WHAT YOU ARE ASKED TO DO: In the entries below, the lines from the one with "21: (649, 144)" through the one with "48: (709, 140)" are to be copied exactly; both ends count.

Stored data entries:
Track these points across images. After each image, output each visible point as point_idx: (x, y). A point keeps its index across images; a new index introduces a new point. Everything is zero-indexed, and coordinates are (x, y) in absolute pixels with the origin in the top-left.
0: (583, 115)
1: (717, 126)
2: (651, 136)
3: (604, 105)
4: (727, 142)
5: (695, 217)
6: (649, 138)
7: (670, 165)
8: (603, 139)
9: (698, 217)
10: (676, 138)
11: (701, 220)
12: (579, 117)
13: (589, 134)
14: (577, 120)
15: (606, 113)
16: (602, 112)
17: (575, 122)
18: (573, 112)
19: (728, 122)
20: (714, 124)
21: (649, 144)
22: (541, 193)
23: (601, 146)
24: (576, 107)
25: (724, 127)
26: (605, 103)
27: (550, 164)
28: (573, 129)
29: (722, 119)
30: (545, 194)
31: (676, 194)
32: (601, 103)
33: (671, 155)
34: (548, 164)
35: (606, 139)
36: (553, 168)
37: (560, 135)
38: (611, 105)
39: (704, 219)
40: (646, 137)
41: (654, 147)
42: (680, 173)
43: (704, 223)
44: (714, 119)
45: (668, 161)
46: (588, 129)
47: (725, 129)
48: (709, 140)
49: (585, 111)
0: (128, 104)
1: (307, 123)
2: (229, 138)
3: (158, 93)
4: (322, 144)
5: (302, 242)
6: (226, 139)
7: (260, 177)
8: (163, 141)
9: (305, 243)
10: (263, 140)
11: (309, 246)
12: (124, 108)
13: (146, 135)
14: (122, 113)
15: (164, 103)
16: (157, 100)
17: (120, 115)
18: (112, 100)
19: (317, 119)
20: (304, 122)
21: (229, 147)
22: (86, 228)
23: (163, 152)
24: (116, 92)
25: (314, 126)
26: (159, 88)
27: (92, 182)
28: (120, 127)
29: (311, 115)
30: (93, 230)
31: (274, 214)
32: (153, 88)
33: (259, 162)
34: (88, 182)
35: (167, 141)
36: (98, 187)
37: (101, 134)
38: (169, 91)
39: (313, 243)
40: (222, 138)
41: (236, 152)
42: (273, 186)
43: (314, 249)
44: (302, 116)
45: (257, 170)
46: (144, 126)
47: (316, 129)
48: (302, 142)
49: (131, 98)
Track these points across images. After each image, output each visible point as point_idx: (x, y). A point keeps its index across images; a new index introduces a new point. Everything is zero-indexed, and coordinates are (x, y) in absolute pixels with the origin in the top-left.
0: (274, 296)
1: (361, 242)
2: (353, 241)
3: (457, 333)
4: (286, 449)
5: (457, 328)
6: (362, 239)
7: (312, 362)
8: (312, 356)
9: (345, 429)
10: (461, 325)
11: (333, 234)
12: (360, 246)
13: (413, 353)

RESPONSE TO THE EXERCISE:
21: (649, 144)
22: (541, 193)
23: (601, 146)
24: (576, 107)
25: (724, 127)
26: (605, 103)
27: (550, 164)
28: (573, 129)
29: (722, 119)
30: (545, 194)
31: (676, 194)
32: (601, 103)
33: (671, 155)
34: (548, 164)
35: (606, 139)
36: (553, 168)
37: (560, 135)
38: (611, 105)
39: (704, 219)
40: (646, 137)
41: (654, 147)
42: (680, 173)
43: (704, 223)
44: (714, 119)
45: (668, 161)
46: (588, 129)
47: (725, 129)
48: (709, 140)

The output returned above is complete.